__CONSIGNE 1__. Selon la critique du film Mesures extraordinaires, de quel syndrome souffrent les deux enfants de John Crowley ?
__CONSIGNE 2__. Reprenez la critique du film Mesures extraordinaires après sa dernière phrase et poursuivez-la.

__TEXTE DU DOCUMENT__.
Mesures extraordinaires s'amorce avec la pire aberration qui soit au cinéma : « Inspiré par des faits réels. » D'abord parce que c'est toujours à la fois vrai et faux (tous les films sont, d'une manière ou d'une autre, « inspirés » de faits réels), mais aussi parce que la mention ouvre la porte à toute une série d'excuses, de « oui mais... » qui rendent (théoriquement) les gestes posés plus beaux, plus grandioses ou plus valeureux. Mais dans une salle de cinéma, c'est la manière (et l'effet qui en découle) qui compte, pas la justification ou la moralité. Que les gestes posés soient justes ou injustes, véridiques ou pas, n'est pas du ressort du cinéma, et donc de la critique non plus. Cependant, la manière, elle, est soumise à son jugement tyrannique et sans appel.
L'homme d'affaires de l'Oregon John Crowley doit s'occuper de ses deux enfants atteints du syndrome de Pompe, qui affecte leur mobilité et leurs organes vitaux. Suite à une crise respiratoire grave de sa jeune fille Megan, 8 ans, John se décide à contacter un chercher du Nebraska, Robert Stonehill, qui est en voie de trouver une enzyme qui pourrait permettre de sauver la vie des enfants. Les deux hommes vont mettre sur pied un laboratoire de recherche qui attirera l'attention d'une grande compagnie pharmaceutique qui acceptera de les financer, mais à certaines conditions.
Réglons d'abord une chose (et il ne s'agit pas de brûler le punch) : les enfants s'en sortent. Ils ne meurent pas; on ne tue pas un enfant dans ce genre de film. Un personnage secondaire qu'on n'a jamais vu, oui d'accord, mais pas un enfant heureux et épanoui malgré sa maladie. « Votre fille est une battante », apprend-on dans le film, dans ce qui atteint un sommet de quétainerie. À partir de ce postulat, comment faire pour créer un noeud dramatique pour un long métrage? Voilà la question à laquelle les scénaristes n'ont pas su répondre.

Entrées enregistrées
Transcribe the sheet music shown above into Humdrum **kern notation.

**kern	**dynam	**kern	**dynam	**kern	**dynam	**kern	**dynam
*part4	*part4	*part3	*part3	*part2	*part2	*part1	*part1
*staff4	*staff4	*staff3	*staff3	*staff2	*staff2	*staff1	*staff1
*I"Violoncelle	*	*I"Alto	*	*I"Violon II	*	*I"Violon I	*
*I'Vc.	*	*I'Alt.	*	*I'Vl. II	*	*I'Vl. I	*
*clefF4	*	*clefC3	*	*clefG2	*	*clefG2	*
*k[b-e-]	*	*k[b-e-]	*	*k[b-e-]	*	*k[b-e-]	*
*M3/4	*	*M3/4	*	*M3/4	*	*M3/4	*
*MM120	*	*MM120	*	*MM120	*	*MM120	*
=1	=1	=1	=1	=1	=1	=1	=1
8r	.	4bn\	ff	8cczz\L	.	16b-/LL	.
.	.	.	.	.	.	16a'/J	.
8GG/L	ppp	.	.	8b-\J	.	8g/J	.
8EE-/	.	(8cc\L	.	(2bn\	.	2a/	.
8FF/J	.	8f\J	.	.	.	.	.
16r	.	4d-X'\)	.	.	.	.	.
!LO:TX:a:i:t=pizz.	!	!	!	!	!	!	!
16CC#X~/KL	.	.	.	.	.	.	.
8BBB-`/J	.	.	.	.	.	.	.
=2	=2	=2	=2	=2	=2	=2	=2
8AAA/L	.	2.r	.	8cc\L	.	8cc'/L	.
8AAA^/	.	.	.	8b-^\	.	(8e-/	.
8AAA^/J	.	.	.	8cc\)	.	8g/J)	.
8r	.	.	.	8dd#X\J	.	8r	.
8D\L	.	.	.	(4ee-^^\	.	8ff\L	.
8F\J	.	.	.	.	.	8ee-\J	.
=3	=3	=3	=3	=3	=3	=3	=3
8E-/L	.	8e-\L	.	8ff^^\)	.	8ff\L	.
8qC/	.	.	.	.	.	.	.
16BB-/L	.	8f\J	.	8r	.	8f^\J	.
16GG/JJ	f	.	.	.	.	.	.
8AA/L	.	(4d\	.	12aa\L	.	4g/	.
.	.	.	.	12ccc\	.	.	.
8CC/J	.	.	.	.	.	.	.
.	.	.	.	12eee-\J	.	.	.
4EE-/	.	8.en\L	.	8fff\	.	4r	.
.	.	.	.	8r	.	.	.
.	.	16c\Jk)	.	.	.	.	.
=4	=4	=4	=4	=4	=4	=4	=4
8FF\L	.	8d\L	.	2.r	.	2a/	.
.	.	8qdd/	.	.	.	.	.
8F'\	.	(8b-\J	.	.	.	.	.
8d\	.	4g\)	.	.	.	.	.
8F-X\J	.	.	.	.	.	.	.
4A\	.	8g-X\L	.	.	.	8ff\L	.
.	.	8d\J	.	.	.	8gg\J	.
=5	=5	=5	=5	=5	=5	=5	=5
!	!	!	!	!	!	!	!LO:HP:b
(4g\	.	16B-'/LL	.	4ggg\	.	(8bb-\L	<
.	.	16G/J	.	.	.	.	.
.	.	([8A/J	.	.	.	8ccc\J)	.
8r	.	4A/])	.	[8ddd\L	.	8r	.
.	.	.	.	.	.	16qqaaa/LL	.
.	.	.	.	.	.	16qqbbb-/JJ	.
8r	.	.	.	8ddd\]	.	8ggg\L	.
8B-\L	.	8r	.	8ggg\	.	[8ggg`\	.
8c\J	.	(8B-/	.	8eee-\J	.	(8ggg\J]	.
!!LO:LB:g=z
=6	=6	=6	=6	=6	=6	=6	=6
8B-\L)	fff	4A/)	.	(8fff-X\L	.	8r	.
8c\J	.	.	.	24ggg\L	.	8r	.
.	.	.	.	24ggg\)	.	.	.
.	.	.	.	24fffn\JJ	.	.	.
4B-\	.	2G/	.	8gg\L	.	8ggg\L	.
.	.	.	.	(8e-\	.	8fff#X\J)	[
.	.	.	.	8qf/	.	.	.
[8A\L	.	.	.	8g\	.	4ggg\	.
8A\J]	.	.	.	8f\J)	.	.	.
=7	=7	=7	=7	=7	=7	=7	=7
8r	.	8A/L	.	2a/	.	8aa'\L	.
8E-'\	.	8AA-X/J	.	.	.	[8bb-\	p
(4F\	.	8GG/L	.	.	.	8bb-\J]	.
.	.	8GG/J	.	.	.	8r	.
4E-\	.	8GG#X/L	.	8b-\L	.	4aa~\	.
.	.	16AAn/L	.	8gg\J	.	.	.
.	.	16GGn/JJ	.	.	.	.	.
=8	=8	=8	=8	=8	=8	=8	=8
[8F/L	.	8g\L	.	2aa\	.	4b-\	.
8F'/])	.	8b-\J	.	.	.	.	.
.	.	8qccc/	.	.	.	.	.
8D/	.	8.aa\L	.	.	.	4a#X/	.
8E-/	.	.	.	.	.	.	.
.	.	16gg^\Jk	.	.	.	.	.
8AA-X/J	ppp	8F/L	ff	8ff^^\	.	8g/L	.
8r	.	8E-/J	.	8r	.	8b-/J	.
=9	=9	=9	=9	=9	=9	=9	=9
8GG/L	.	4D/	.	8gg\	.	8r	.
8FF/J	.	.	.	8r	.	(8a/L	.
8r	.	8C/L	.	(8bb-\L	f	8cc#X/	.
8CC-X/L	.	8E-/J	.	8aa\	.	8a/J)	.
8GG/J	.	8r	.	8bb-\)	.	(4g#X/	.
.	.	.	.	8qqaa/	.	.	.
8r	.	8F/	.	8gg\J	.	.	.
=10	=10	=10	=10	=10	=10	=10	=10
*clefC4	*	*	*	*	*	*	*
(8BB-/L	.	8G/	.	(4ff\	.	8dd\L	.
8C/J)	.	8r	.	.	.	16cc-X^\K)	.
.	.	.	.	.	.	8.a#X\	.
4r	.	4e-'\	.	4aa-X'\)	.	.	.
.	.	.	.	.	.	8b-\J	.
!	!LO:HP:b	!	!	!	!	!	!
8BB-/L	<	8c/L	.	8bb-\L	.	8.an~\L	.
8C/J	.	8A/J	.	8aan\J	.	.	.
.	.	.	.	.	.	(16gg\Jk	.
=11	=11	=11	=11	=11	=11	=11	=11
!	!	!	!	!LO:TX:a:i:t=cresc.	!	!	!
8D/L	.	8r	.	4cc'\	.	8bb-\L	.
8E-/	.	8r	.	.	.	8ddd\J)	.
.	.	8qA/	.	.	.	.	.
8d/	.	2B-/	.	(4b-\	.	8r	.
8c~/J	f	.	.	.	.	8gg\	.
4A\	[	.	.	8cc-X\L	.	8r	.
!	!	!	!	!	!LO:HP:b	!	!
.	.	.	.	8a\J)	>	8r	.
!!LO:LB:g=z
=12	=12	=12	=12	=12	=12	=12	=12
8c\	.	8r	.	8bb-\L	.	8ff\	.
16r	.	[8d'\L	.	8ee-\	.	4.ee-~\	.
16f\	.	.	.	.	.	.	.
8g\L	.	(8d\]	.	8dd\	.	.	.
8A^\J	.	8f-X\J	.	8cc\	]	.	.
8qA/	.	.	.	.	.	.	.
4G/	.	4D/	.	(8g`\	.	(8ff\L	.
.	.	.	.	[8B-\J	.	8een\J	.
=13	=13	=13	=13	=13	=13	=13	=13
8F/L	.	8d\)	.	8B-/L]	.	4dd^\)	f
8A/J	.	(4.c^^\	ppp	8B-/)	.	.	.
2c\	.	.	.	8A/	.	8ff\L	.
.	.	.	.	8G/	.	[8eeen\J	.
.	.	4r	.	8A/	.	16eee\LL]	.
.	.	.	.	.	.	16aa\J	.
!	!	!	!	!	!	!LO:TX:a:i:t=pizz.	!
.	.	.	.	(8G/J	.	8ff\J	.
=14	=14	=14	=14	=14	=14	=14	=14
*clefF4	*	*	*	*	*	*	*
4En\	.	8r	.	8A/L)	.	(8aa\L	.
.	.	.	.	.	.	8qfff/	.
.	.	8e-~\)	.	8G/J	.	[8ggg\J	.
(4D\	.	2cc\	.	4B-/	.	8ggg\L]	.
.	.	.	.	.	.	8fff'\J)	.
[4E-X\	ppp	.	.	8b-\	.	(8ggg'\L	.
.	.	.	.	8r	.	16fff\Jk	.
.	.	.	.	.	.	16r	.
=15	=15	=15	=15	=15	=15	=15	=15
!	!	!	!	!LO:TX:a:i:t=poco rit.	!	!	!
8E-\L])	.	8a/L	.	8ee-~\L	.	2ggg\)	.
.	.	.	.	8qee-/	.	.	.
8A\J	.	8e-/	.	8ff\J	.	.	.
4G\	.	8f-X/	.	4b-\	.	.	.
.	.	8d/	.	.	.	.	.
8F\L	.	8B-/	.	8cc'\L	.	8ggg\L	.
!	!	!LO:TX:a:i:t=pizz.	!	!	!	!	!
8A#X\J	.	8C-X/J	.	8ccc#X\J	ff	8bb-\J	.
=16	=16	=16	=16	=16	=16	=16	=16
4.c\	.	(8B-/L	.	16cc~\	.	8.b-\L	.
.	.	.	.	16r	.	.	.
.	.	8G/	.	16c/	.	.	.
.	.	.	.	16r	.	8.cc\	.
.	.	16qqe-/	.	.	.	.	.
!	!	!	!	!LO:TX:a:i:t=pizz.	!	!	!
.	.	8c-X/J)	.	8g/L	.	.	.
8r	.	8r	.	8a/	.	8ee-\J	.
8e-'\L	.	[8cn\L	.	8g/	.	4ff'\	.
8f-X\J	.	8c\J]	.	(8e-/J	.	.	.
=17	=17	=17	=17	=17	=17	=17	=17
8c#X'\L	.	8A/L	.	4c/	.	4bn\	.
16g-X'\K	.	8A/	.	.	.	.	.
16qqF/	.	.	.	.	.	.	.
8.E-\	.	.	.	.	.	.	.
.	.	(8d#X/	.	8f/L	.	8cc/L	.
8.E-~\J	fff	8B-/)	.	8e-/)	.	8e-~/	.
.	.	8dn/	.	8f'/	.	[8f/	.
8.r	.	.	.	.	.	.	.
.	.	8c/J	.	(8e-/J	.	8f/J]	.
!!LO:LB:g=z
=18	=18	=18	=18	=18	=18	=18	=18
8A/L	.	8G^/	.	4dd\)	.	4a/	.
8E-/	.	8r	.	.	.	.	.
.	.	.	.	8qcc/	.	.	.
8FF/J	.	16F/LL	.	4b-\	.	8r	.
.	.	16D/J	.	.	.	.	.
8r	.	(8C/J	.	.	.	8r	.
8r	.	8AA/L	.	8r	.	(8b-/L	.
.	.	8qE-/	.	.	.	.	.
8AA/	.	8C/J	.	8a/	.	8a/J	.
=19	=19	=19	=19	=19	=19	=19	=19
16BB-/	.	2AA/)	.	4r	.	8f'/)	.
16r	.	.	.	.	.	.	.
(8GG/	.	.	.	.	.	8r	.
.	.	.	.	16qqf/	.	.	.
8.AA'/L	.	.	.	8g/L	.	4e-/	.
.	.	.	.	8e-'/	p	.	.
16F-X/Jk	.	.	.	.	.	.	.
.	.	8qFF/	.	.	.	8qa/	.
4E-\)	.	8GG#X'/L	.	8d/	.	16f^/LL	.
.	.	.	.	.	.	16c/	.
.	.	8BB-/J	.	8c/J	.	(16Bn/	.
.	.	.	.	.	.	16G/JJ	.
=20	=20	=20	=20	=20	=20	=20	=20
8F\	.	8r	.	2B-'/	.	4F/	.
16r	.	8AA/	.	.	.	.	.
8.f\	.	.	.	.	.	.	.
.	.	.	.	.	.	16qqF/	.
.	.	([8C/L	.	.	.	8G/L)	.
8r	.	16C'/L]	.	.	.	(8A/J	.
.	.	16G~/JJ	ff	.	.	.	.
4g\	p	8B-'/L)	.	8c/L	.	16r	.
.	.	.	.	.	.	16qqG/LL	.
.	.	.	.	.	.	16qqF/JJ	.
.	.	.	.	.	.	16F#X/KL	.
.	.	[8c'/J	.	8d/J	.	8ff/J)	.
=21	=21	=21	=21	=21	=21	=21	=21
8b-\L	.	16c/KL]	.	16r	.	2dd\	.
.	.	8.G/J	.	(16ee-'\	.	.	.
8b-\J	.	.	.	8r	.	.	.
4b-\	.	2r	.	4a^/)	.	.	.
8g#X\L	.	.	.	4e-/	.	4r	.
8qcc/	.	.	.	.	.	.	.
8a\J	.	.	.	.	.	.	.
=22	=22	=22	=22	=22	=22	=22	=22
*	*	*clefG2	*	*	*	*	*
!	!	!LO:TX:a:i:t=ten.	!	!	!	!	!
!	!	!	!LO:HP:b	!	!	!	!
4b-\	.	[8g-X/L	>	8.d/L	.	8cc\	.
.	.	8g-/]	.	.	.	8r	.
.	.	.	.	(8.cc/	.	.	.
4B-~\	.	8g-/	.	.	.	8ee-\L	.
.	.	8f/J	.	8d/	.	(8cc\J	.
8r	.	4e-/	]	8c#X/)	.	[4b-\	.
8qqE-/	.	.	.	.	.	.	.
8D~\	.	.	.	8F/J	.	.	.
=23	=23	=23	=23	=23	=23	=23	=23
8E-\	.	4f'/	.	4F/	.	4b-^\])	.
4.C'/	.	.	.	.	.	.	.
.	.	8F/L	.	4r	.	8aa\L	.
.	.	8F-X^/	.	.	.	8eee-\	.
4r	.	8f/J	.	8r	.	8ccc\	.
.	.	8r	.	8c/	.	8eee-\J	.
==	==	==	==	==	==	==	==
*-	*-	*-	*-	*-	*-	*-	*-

__RÉPONSE 1__. Du syndrome de Pompe.

__RÉPONSE 2__.
Les embûches qui ralentissent les recherches, inutiles parce qu'on sait qu'ils s'en sortent, sont créées artificiellement par le scénario. De la même manière, on construit un semblant de suspense en envoyant John chercher des enzymes illicitement, en pleine nuit, alors qu'il n'aurait qu'à être un peu plus intelligent pour, premièrement, s'en tirer, et deuxièmement, savoir qu'on n'administre pas des enzymes sans une surveillance médicale rigoureuse. Mais on semble tout pardonner, sous prétexte que c'est « vrai », que c'est « beau » de voir un père se battre pour ses enfants. Qui s'en sortent de toute façon. La solution est ailleurs, mais on n'a pas voulu la chercher. Même que les scénaristes se contentent de montrer la richesse accumulée par Crowley plutôt que de se demander si elle était moralement acceptable (ce dont on ne jugera pas ici), et si sa quête était égoïste ou empathique. Des questions intéressantes... qui ne sont pas dans Mesures extraordinaires.
Le film est particulièrement flagorneur envers le peuple américain, et regroupe assez simplement plusieurs des fleurons de sa fibre nationale : la famille (mère aimante, sans emploi, qui s'occupe des enfants à la maison et qui ne comprend rien aux affaires des hommes), et pick-up de l'année, symbole suprême d'indépendance et de virilité. C'est un peu absurde, mais surtout bien trop appuyé, et on demeure sceptique. D'autant que la réalisation est dans le même ton, n'hésitant pas à appuyer maladroitement d'une musique grandiloquente les discours (supposément) remplis d'émotions des comédiens, en plus d'une sorte de zoom in désagréable. On a l'impression d'être pris par la main.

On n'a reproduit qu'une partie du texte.